Au cœur de cette fiction qui a, par bien des aspects, une dimension documentaire, émerge évidemment le jeune Zain Al Rafeea qui impose, avec sincérité et une énergie mêlée de tristesse et de lassitude, un personnage de gamin des rues à la langue bien pendue. Il donne du « fils de pute » à tour de bras mais il est vrai aussi que sa mère le traite d’ordure et de bâtard…
Diversement apprécié par la presse à Cannes (Libération avait titré « L’indécence plombée de Capharnaum » en reprochant à Labaki de dépeindre grossièrement la souffrance des gosses des rues de Beyrouth), Capharnaum, récompensé d’un prix du jury, reste cependant une œuvre forte.

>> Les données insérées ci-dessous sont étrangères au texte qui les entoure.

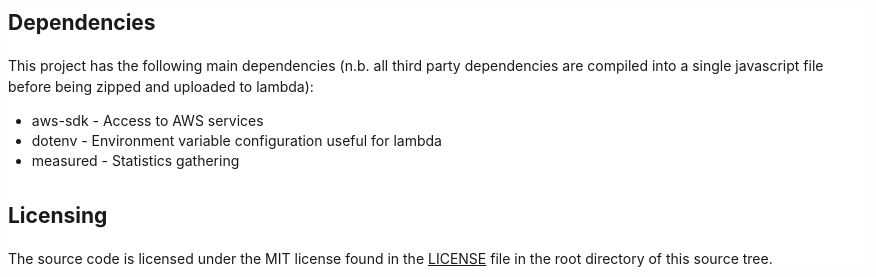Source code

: ## Dependencies

This project has the following main dependencies (n.b. all third party dependencies are compiled
into a single javascript file before being zipped and uploaded to lambda):
+ aws-sdk - Access to AWS services
+ dotenv - Environment variable configuration useful for lambda
+ measured - Statistics gathering

## Licensing

The source code is licensed under the MIT license found in the
[LICENSE](LICENSE) file in the root directory of this source tree.

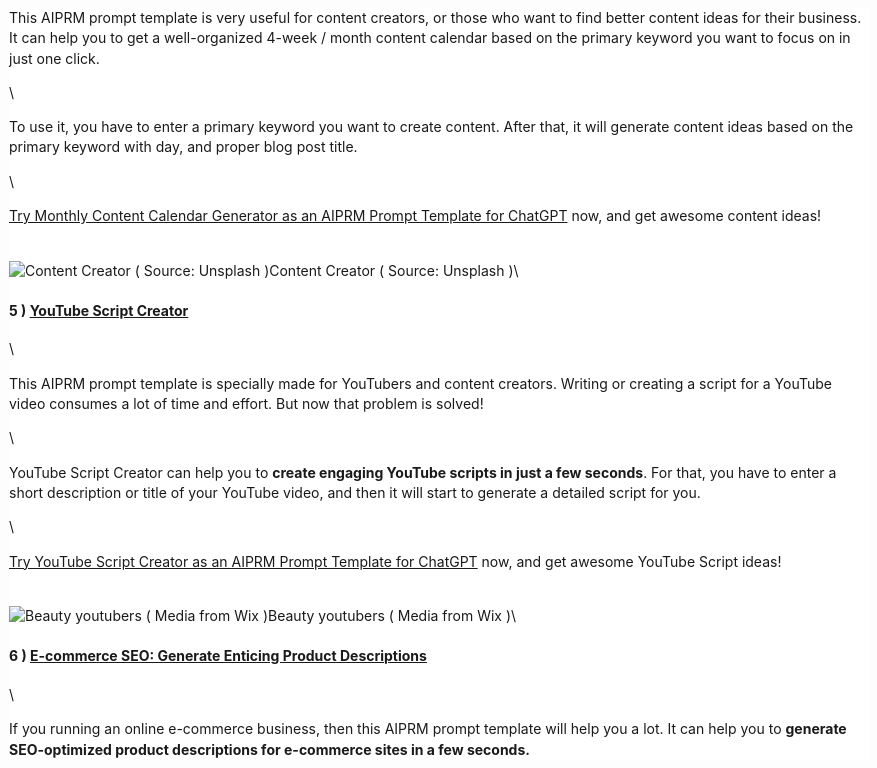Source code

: This AIPRM prompt template is very useful for content creators, or those who want to find better content ideas for their business. It can help you to get a well-organized 4-week / month content calendar based on the primary keyword you want to focus on in just one click.

\


To use it, you have to enter a primary keyword you want to create content. After that, it will generate content ideas based on the primary keyword with day, and proper blog post title.

\


[Try Monthly Content Calendar Generator as an AIPRM Prompt Template for ChatGPT](https://app.aiprm.com/prompts/1784450454512730112/get-monthly-content-calendar-in-1-click/try) now, and get awesome content ideas!

\
![Content Creator ( Source: Unsplash )](https://static.wixstatic.com/media/11062b\_c8cee32c3c1249b4b044509a49569857\~mv2.jpg/v1/fill/w\_1480,h\_1056,al\_c,q\_85,usm\_0.66\_1.00\_0.01,enc\_auto/11062b\_c8cee32c3c1249b4b044509a49569857\~mv2.jpg)Content Creator ( Source: Unsplash )\


#### 5 ) [YouTube Script Creator](https://app.aiprm.com/prompts/1782552828389359616/youtube-script-creator) <a href="#viewer-aq3q7" id="viewer-aq3q7"></a>

\


This AIPRM prompt template is specially made for YouTubers and content creators. Writing or creating a script for a YouTube video consumes a lot of time and effort. But now that problem is solved!

\


YouTube Script Creator can help you to **create engaging YouTube scripts in just a few seconds**. For that, you have to enter a short description or title of your YouTube video, and then it will start to generate a detailed script for you.

\


[Try YouTube Script Creator as an AIPRM Prompt Template for ChatGPT](https://app.aiprm.com/prompts/1782552828389359616/youtube-script-creator/try) now, and get awesome YouTube Script ideas!

\
![Beauty youtubers ( Media from Wix )](https://static.wixstatic.com/media/11062b\_3ebcc9c0c66f4e57a6982bb1a42325a8\~mv2.jpeg/v1/fill/w\_1480,h\_986,al\_c,q\_85,usm\_0.66\_1.00\_0.01,enc\_auto/11062b\_3ebcc9c0c66f4e57a6982bb1a42325a8\~mv2.jpeg)Beauty youtubers ( Media from Wix )\


#### 6 ) [E-commerce SEO: Generate Enticing Product Descriptions](https://app.aiprm.com/prompts/1783964797226971136/e-commerce-seo-generate-enticing-product-descriptions) <a href="#viewer-c9v6c" id="viewer-c9v6c"></a>

\


If you running an online e-commerce business, then this AIPRM prompt template will help you a lot. It can help you to **generate SEO-optimized product descriptions for e-commerce sites in a few seconds.**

On pourrait, à la rigueur, lui reprocher le côté happy ending du « Smile » demandé à Zain par un photographe hors champ qui lui tire le portrait pour son passeport. Un vrai sourire, le seul assurément de Zain, que la cinéaste gardera, en ultime image fixe, à l’écran.
Dans une récente interview sur France Inter, Nadine Labaki racontait que Zain Al Rafeea allait très certainement partir vivre en Norvège, réalisant ainsi le rêve suédois de son personnage… Comme un happy end.
CAPHARNAUM Drame (Liban – 2h03) de Nadine Labaki avec Zain Al Rafeea, Yordanos Shiferaw, Boluwatife Treasure Bankolé, Kawthar Al Haddad, Fadi Kamel Youssef, Cedra Izam, Alaa Chouchnieh, Nadine Labaki. Dans les salles le 17 octobre.